[Dataset entries]

┌──

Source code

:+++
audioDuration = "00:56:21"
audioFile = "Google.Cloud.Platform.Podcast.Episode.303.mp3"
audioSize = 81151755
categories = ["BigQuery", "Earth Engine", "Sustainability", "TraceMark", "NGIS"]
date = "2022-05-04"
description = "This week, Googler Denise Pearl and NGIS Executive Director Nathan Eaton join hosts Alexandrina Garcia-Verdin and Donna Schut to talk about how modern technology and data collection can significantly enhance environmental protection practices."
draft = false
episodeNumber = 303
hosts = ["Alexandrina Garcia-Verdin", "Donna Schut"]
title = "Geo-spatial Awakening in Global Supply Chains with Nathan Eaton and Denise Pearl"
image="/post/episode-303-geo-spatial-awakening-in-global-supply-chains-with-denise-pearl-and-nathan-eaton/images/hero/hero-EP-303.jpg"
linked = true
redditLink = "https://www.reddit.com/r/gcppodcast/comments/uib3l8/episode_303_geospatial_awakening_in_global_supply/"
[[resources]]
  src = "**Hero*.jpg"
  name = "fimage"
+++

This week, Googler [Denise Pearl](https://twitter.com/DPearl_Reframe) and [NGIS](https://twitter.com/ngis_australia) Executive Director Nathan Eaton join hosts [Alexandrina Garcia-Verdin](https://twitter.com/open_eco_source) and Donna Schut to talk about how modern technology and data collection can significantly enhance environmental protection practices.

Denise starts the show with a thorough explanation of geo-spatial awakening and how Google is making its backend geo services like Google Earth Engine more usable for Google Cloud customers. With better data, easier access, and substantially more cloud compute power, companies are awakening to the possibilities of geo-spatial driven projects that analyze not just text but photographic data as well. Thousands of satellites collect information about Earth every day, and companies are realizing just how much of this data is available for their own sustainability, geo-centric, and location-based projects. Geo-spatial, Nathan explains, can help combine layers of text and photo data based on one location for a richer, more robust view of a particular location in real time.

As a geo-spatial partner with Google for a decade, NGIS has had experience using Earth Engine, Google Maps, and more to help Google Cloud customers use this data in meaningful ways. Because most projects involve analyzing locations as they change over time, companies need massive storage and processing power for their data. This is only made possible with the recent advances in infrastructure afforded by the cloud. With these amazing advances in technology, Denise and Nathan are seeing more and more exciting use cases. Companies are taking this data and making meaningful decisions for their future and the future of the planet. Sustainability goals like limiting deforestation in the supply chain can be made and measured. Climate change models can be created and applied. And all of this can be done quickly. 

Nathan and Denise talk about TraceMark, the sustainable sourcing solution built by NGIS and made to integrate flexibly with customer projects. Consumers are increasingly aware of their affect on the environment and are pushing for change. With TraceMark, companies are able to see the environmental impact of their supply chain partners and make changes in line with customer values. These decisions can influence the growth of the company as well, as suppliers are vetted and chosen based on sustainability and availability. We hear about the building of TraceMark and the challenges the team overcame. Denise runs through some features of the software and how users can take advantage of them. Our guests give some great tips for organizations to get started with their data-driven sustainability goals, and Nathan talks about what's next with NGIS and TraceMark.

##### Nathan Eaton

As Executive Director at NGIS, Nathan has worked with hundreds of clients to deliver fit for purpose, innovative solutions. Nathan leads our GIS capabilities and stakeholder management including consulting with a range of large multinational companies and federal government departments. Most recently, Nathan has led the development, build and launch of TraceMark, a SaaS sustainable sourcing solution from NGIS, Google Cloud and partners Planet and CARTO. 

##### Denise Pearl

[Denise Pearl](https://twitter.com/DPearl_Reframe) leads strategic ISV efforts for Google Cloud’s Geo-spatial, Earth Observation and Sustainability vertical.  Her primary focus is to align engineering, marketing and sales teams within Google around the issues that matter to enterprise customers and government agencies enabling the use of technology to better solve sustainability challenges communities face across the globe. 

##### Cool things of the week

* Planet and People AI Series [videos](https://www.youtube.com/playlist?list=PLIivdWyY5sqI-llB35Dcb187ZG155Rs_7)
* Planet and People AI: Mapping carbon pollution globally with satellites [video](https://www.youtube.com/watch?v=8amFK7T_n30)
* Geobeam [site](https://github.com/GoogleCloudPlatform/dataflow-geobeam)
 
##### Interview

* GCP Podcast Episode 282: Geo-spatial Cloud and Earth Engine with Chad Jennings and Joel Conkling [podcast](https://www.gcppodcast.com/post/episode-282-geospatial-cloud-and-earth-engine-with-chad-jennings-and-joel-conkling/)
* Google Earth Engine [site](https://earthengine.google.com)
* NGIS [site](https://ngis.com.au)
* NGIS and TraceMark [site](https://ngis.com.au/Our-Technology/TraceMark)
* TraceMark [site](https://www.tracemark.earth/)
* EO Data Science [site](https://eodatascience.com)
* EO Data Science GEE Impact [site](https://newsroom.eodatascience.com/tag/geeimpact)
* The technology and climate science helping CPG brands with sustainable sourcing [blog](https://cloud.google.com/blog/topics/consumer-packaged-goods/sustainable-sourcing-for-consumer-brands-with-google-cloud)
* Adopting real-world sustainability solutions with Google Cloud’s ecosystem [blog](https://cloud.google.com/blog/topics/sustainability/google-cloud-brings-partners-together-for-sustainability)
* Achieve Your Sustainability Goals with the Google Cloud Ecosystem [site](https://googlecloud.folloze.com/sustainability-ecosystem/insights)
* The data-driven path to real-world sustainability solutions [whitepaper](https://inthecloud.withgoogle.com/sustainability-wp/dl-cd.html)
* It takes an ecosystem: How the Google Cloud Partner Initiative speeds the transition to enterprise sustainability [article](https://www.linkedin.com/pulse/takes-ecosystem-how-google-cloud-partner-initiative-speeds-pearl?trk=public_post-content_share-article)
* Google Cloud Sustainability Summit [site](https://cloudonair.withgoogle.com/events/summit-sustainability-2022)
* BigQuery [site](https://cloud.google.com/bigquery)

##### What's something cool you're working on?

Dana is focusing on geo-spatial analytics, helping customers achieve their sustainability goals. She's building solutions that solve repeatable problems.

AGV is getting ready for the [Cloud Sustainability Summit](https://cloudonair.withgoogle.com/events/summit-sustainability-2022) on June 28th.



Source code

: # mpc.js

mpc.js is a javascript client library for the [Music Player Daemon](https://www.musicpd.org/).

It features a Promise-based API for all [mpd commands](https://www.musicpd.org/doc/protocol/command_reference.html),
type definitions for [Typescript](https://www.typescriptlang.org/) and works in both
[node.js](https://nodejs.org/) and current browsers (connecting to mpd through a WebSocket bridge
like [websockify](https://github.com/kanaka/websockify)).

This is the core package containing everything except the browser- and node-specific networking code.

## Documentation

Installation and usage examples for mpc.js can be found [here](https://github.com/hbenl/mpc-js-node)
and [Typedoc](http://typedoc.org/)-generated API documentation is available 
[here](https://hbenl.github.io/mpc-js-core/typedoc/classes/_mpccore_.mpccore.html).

└──

**What is expected:** In the items above, how many lines contain the string "youtube"? Give only the number.

**Response area:** 2